Money Centers and Regional Banks Remain Vulnerable

NEW YORK ( TheStreet) -- The finance sector is 8.5% overvalued with the banks major regional industry 17.2% undervalued. This is reason enough for investors to like the buy rated banks among the nine that I have been profiling in my analysis of the biggest FDIC-insured financial institutions. However, investors and Wall Street continue to ignore the stress that I found in the banking system in the FDIC Quarterly Banking Profile for the third quarter of 2012.

If you are investing or trading bank stocks you should read my post from Dec. 5 FDIC Reports Positive Banking System Data . Please study the table of data that I put together to explain that while the banking system has made slow but steady progress in unwinding toxic assets, that the level of noncurrent loans remain elevated versus levels at the end of 2007 when the great credit crunch began.

Back on Nov. 1, I wrote Bank Stocks Have Symptoms of QE Fatigue where I profiled the nine stocks I am profiling again today. Despite Wednesday's rebound for the industry seven of the nine stocks are lower today then when I wrote the Nov. 1 story.

Looking at ratings from www.ValuEngine.comtoday versus Nov. 1, only one stock was downgraded.

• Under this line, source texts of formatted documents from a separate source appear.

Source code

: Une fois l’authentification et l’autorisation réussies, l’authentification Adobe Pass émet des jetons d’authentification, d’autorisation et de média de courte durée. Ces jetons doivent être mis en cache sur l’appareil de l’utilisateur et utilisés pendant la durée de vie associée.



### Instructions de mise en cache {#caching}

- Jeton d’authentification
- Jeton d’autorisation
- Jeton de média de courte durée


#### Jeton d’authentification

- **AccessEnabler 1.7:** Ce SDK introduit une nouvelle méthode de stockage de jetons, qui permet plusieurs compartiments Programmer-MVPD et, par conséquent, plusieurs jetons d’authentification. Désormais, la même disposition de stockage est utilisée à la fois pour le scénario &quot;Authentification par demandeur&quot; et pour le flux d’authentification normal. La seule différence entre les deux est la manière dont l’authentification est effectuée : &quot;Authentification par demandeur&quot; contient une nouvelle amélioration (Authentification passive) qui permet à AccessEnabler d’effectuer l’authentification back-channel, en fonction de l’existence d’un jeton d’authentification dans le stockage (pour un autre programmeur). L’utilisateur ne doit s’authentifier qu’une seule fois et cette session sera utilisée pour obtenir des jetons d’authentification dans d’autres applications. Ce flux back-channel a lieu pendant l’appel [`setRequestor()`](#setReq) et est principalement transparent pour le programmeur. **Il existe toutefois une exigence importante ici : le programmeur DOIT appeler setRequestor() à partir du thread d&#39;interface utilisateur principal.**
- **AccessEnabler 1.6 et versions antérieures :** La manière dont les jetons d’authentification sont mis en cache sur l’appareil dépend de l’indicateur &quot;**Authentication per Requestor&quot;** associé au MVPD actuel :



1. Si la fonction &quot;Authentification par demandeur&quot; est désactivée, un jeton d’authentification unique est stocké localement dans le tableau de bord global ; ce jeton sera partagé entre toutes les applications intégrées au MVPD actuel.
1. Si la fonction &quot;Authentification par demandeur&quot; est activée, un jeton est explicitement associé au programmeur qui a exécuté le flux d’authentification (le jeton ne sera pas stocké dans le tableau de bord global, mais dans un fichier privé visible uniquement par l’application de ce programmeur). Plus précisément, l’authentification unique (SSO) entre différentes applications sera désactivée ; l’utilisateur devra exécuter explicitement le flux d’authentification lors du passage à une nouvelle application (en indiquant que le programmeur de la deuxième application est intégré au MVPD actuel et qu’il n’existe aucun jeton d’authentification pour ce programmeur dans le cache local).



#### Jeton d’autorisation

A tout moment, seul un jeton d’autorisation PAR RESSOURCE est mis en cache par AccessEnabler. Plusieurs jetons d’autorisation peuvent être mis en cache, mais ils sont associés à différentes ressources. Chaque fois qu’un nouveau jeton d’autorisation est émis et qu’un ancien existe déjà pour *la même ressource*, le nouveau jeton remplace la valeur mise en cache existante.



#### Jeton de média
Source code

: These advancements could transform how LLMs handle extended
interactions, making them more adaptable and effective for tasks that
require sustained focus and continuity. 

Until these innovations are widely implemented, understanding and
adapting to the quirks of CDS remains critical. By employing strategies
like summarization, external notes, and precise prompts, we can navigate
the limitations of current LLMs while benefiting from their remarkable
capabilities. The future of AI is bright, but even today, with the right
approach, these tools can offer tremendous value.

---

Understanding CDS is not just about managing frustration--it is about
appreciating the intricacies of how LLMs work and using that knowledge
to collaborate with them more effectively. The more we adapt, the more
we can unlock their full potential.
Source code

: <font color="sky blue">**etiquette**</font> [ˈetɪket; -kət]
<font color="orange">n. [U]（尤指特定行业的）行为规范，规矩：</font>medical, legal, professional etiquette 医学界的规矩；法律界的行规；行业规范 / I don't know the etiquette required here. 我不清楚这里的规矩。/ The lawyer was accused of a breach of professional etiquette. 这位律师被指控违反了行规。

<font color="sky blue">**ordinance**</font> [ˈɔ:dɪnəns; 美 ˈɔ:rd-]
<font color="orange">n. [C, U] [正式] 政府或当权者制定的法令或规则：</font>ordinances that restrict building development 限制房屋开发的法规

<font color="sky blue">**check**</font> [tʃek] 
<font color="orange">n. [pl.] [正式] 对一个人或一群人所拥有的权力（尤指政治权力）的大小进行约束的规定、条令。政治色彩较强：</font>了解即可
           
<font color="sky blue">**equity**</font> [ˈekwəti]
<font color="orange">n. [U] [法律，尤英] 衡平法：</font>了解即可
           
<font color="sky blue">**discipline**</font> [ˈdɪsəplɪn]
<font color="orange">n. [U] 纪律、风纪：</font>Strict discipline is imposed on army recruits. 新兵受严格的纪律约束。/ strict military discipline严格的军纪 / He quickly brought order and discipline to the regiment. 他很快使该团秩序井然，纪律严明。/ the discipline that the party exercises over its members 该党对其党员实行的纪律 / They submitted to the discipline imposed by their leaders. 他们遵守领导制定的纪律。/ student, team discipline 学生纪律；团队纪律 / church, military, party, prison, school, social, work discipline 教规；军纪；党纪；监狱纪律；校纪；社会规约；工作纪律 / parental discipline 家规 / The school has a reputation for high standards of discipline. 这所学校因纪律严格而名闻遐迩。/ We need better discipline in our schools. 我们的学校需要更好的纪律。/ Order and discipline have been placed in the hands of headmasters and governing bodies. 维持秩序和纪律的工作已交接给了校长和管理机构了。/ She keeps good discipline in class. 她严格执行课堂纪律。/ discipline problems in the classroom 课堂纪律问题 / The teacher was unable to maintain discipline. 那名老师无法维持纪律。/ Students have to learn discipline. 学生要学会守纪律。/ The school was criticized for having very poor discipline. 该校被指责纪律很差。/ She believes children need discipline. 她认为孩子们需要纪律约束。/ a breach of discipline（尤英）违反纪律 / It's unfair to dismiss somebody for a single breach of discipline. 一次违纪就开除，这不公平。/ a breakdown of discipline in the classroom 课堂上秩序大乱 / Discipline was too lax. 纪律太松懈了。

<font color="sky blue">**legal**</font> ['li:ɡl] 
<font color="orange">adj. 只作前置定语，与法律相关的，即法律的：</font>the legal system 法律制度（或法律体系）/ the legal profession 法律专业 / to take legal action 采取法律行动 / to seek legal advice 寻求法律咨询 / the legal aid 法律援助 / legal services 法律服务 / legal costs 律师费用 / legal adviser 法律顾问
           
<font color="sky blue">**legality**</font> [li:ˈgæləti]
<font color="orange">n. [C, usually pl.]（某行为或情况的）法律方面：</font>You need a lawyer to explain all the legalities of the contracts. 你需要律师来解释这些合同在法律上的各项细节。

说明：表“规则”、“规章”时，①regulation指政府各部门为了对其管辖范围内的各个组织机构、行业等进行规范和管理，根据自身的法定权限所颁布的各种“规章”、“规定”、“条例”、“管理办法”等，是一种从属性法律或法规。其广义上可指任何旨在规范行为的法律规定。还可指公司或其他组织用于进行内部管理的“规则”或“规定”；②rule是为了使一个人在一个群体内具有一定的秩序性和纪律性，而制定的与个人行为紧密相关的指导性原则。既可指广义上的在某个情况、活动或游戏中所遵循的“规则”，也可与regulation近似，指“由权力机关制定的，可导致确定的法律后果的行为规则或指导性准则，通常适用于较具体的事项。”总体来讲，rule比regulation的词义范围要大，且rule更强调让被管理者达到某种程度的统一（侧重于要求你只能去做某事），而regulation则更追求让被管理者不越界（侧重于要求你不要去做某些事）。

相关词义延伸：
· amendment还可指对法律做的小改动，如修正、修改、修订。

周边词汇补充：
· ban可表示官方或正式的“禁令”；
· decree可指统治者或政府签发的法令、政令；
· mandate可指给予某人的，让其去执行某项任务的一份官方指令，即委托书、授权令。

On Nov. 1 only two of our nine benchmark bank stocks were below their 200-day simple moving averages. Today we find five of nine below their 200-day SMA.

Eight of the nine bank stocks have gains of 20.6% to 81.3% over then last 12 months. None are projected to come close to these performance measures over the next 12 months.

All nine banks stocks are cheap based upon 12 month trailing price-to-earnings ratios between 7.7 and 15.3.

All nine stocks are in the make-up of the 24 bank stocks in the PHLX KBW Banking Index ( BKX).

Chart Courtesy of Thomson/Reuters

The daily chart for the BKX ($48.64) shows that the index representing the nation's biggest banks is trading between its 200-day and 50-day simple moving averages at $47.25 and $49.42. The BKX is well below its post-recession high of $58.81, set during the week of April 23, 2010. A close this week below the five-week modified moving average at 48.82 keeps the weekly chart profile negative indicating risk to the 200-week SMA at $44.99. A weekly close below my quarterly pivot at $47.55 indicates risk to this month's value level at $45.18.